Prompt: Retype all data exactly as given. Pictures should not be retyped.

Provided data:
----

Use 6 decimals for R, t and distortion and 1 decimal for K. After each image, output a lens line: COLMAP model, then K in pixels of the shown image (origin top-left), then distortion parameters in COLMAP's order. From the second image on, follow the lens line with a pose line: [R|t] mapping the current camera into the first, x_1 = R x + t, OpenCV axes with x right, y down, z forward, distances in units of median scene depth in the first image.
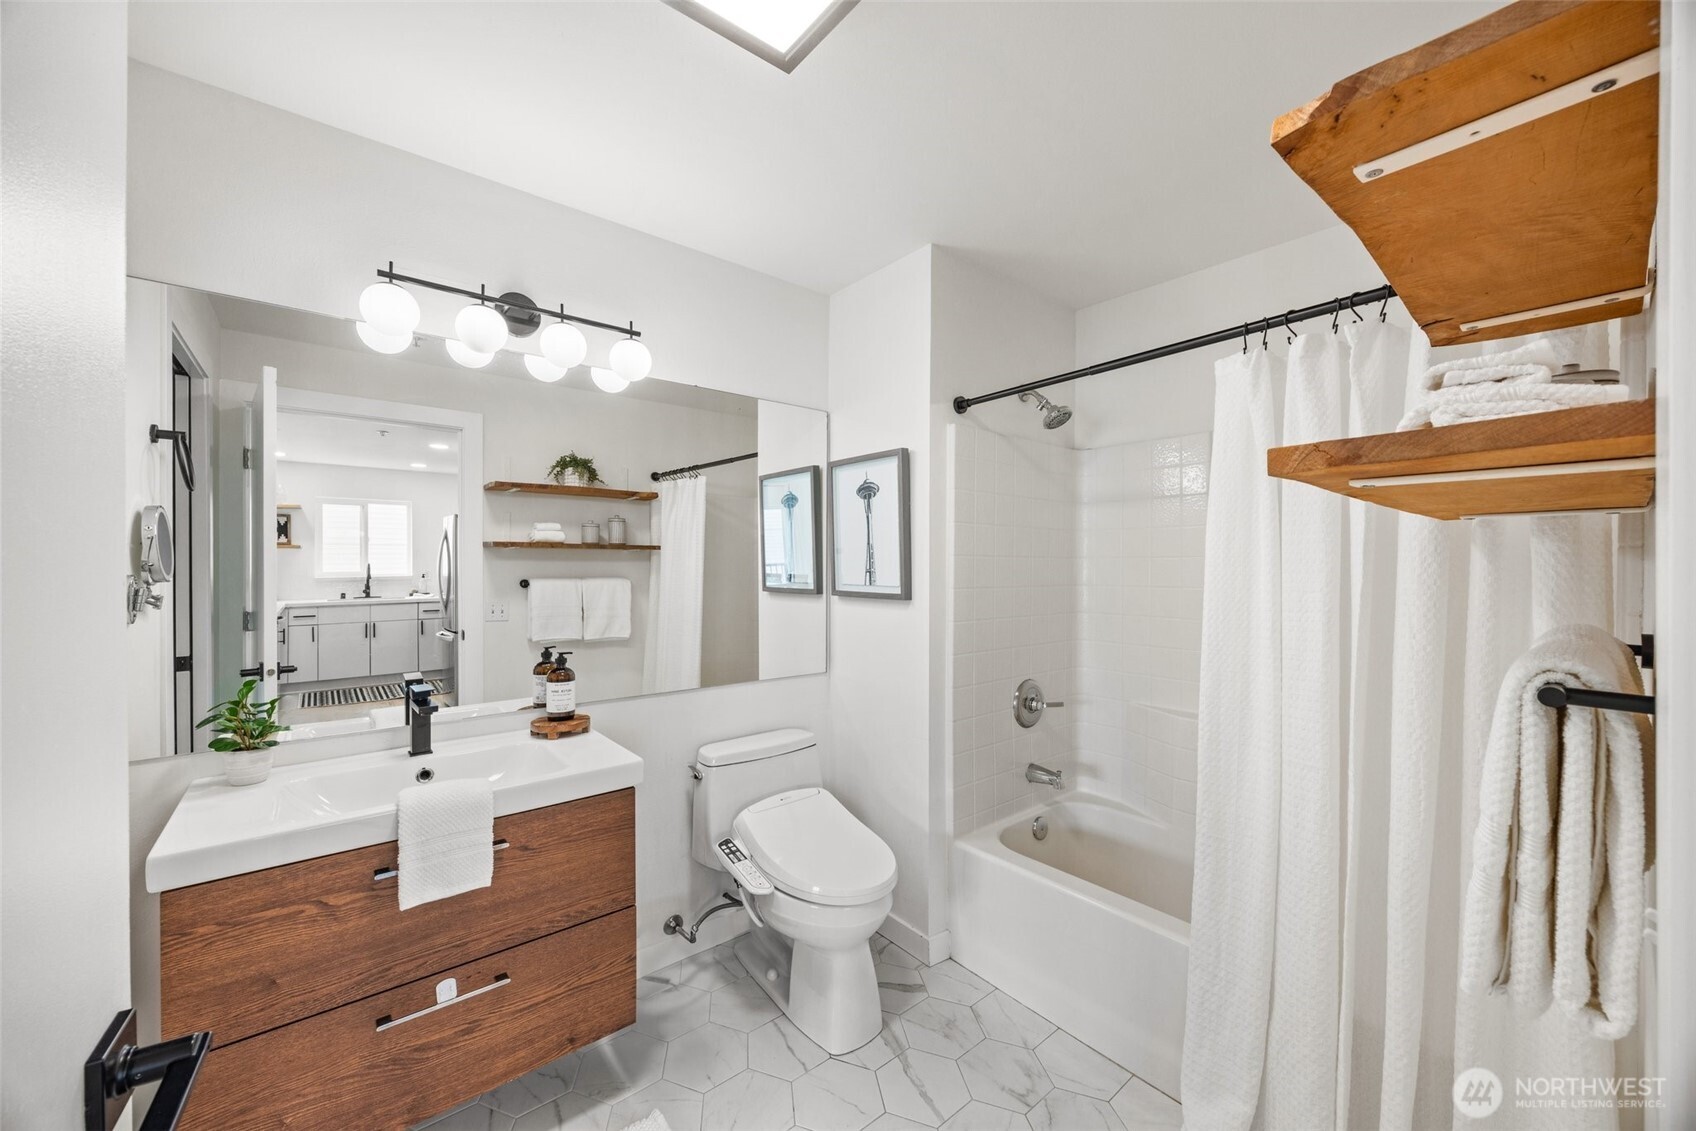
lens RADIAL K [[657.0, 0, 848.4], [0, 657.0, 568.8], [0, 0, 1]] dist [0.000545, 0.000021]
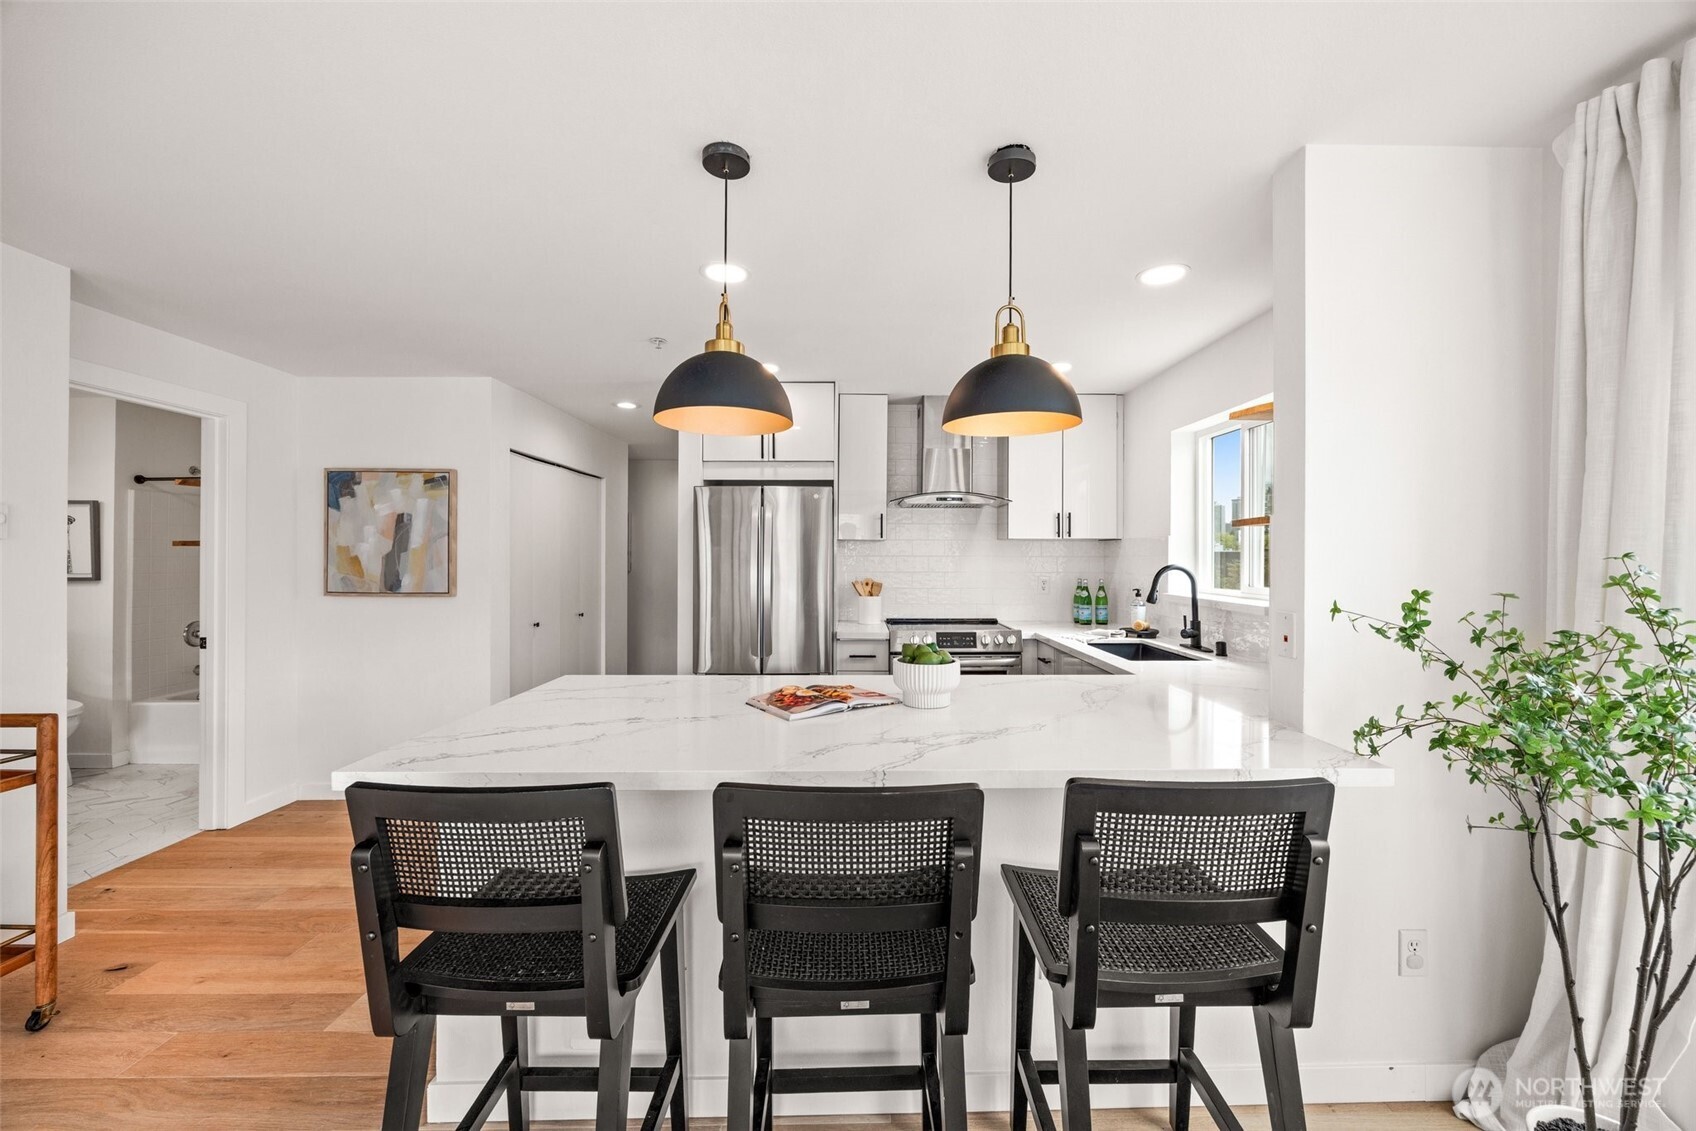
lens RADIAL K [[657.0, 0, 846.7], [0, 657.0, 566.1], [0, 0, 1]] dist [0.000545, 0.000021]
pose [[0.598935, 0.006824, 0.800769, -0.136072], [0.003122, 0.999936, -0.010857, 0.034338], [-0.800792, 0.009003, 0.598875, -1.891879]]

----

Solution to this task:
Use 6 decimals for R, t and distortion and 1 decimal for K. After each image, output a lens line: COLMAP model, then K in pixels of the shown image (origin top-left), then distortion parameters in COLMAP's order. From the second image on, follow the lens line with a pose line: [R|t] mapping the current camera into the first, x_1 = R x + t, OpenCV axes with x right, y down, z forward, distances in units of median scene depth in the first image.
lens RADIAL K [[657.0, 0, 848.4], [0, 657.0, 568.8], [0, 0, 1]] dist [0.000545, 0.000021]
lens RADIAL K [[657.0, 0, 846.7], [0, 657.0, 566.1], [0, 0, 1]] dist [0.000545, 0.000021]
pose [[0.598935, 0.006824, 0.800769, -0.136072], [0.003122, 0.999936, -0.010857, 0.034338], [-0.800792, 0.009003, 0.598875, -1.891879]]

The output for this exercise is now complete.